Monday, October 05, 2009

The Minnesota dollar 

Can a bank create money to fund public works?

Leslie Davis, a candidate for governor (who received 1% of the votes of delegates in a straw poll last weekend at the state GOP convention) proposes that we
...pass a law requiring Minnesota state--chartered-banks to create debt-free checkbook-money and use it to build a state-of-the-art transportation system of roads, rails, bridges and ports. And maintain them. This will create thousands of jobs, begin paying the debt out of the system, This is not a loan, it is simply a new legally required service of state-chartered banks.
But this made no sense to me, because for the bank to create money it must create a liability on its balance sheet. What is the offsetting asset you put on the books to keep your balance sheet in balance, or what do you reduce in your liabilities or net worth?

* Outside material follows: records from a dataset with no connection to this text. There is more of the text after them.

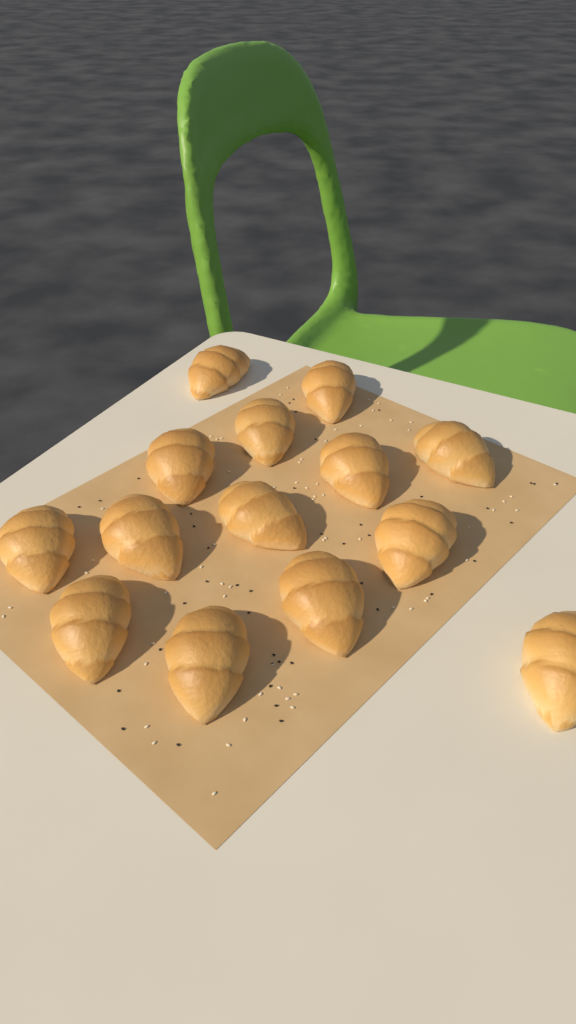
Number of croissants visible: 14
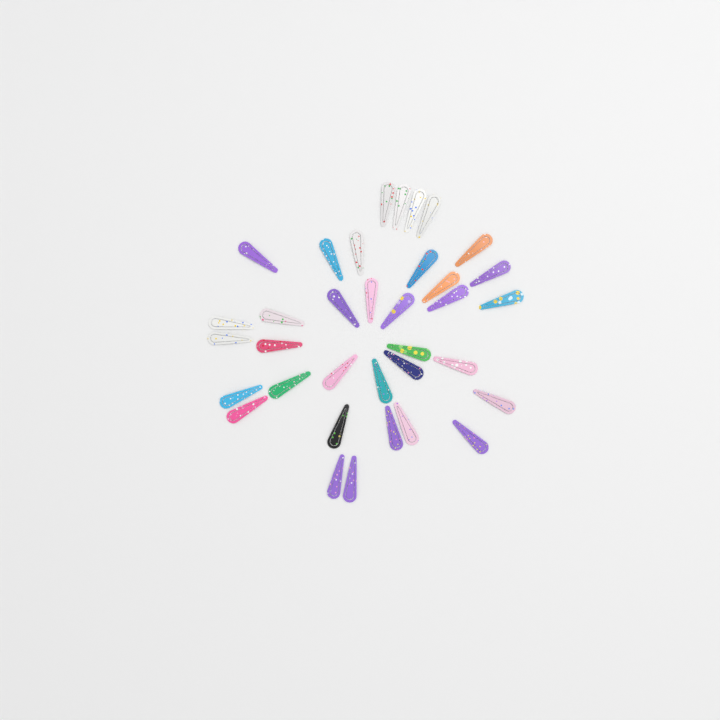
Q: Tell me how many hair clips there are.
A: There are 35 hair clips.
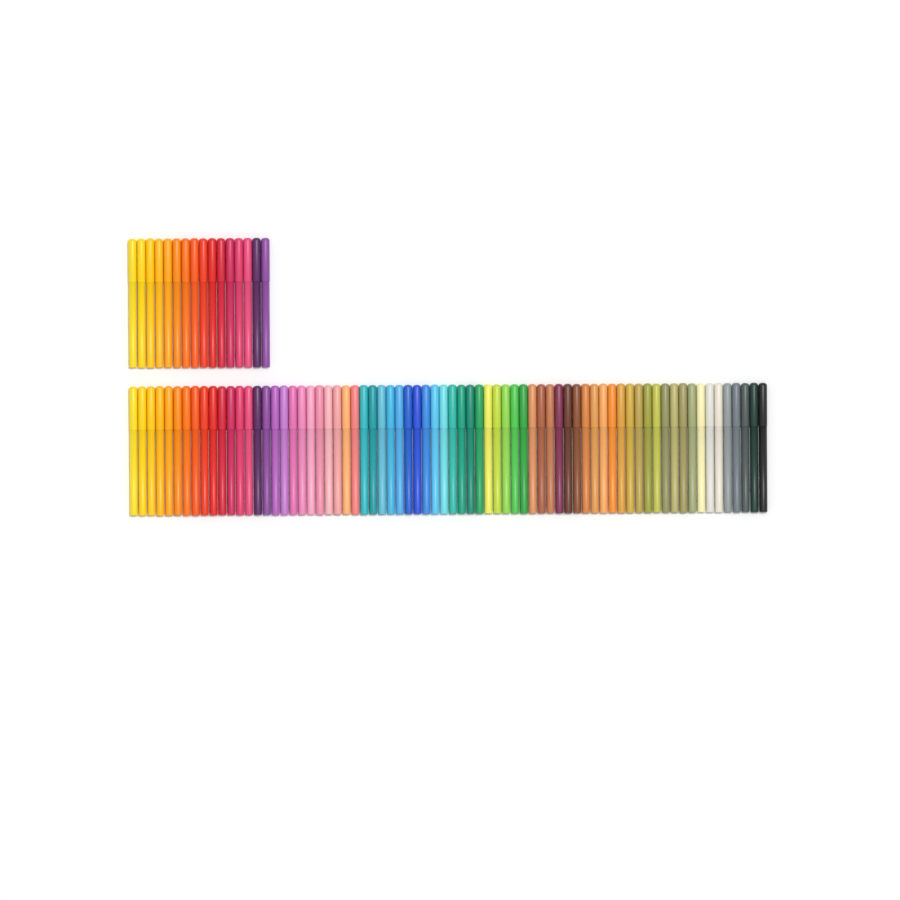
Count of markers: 88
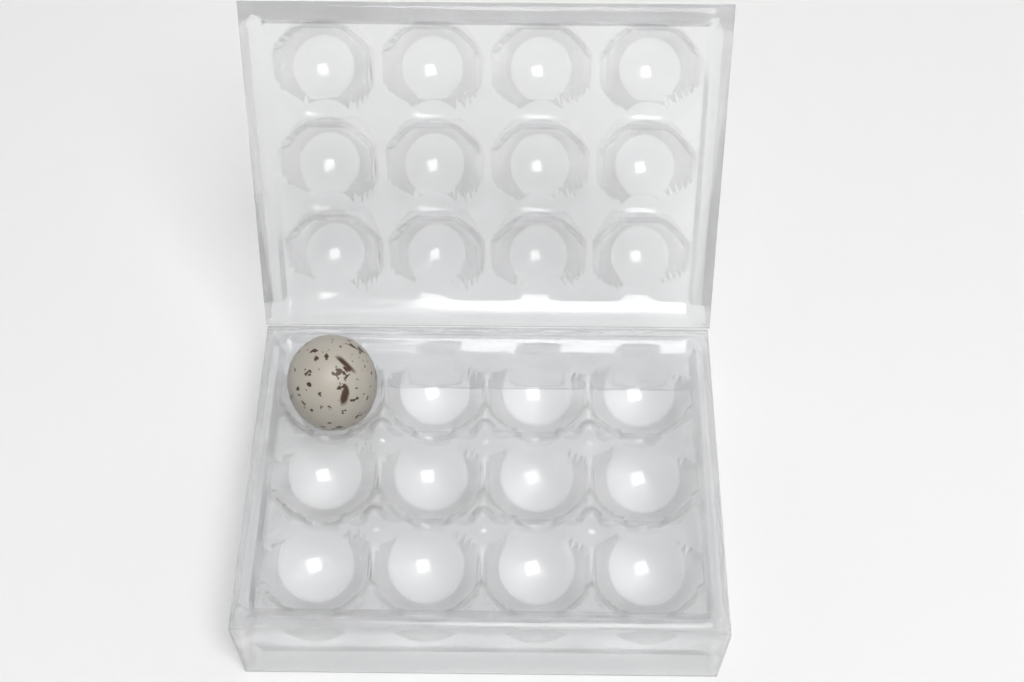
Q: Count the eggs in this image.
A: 1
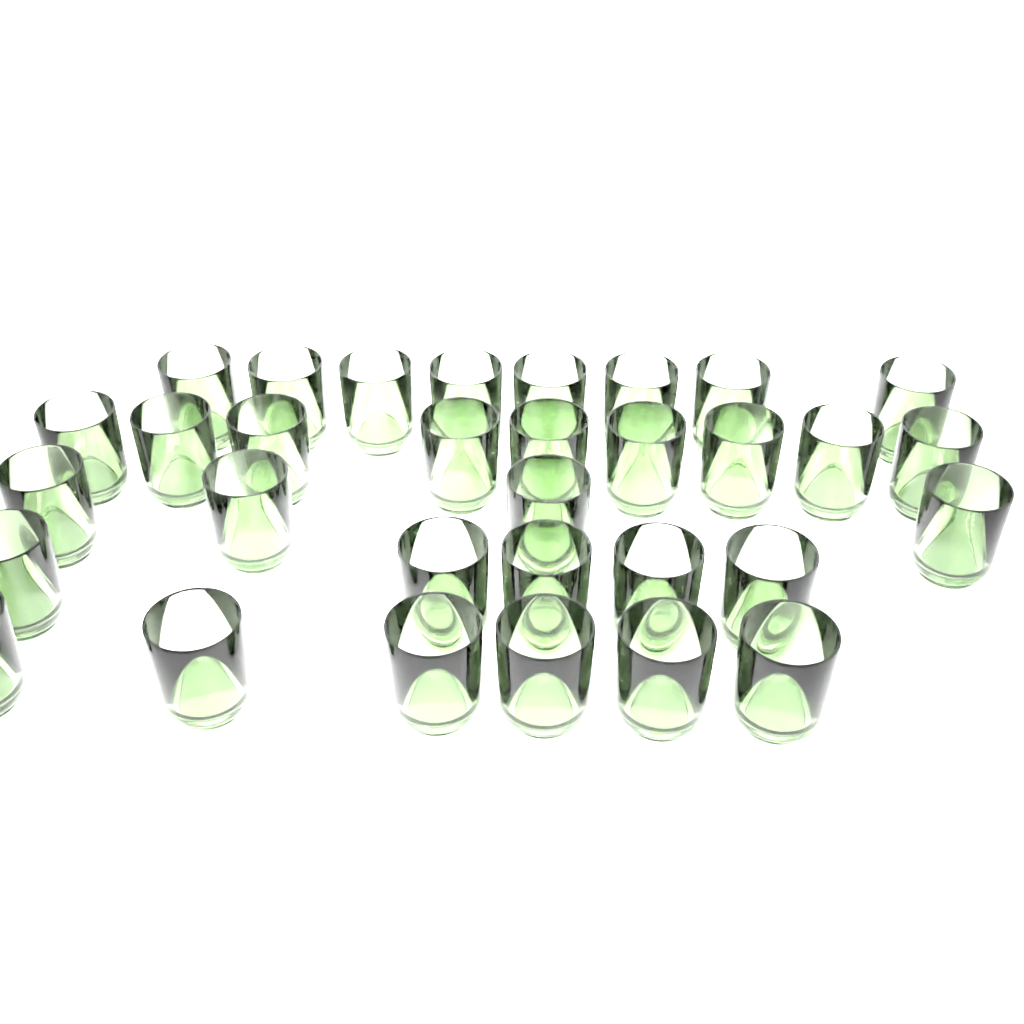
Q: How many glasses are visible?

So I had to rummage around a bit but apparently this idea was in a bill last year proposed by a bipartisan set of sponsors (including local GOP representative Dan Severson.) SF 705 proposes just what Mr. Davis wants. In relevant part,
Subd. 3. Origination and movement of project money. (a) The commissioner of management and budget shall notify all state-chartered banks of the project number and its total bid value. The bid value must be divided among all state-chartered banks in proportion to their capital and surplus as of the due date of their financial reports submitted to the commissioner of commerce under section 48.48, for the most recent reporting period that ended at least 90 days before the date of notification to the state-chartered banks regarding that project. Using the accepted ability of banks to create money, each state-chartered bank shall create money equal to its share of the bid value of each project.
(b) Each state-chartered bank shall then electronically transfer this money to the commissioner of management and budget.
(c) The commissioner of management and budget shall then electronically transfer this money as payment under the terms of the project contract into a checking account maintained by the contractor in a state-chartered bank. The commissioner shall make the payments only at the direction of the governmental agency for which the project is performed.

Subd. 4. Direction to bank examiners. The state-chartered banks are free of any
reserve requirements affected by the creation of money required under this section; this money is deemed to be an asset to the state-chartered bank, to the state, and to the people of this state, and not as a liability to anyone.
So this means that the amount of reserves a bank holds to keep your deposits safe would be drawn down by the state.

Ellen Hodgson Brown wrote about SF705 last year, but it argues that the deposits must go on the books as an asset. This is wrong, however. A bank cannot create an asset without creating a liability -- balance sheets must balance. A comparable scheme was invented in Guernsey in the 19th Century, but the bank received a note from the state to hold as the asset. Perhaps this is meant by the bill when the Commissioner of Management and Budget divides up the bid values of projects. But that would be an unsecured debt; how would FDIC treat this?

Guernsey is a well-known haven for offshore banking, and site of some of the Icelandic banking crisis' collateral damage. And we should note that Guernsey uses its own currency. I am unclear how this is to work if the banks of Minnesota are still to use a unified U.S. dollar. Brown suggests that this act may be unconstitutional. There was private money between the end of the Second Bank of the United States in 1836 and the National Bank Act of 1863. (I own several examples of that private money.) But short of creating a Minnesota dollar, I do not see how this could work other than placing on the asset side of state-run bank a non-interest-bearing promissory note from the state government. To me that looks like a tax on bank earnings, and would quickly encourage most state-chartered banks to seek a national charter.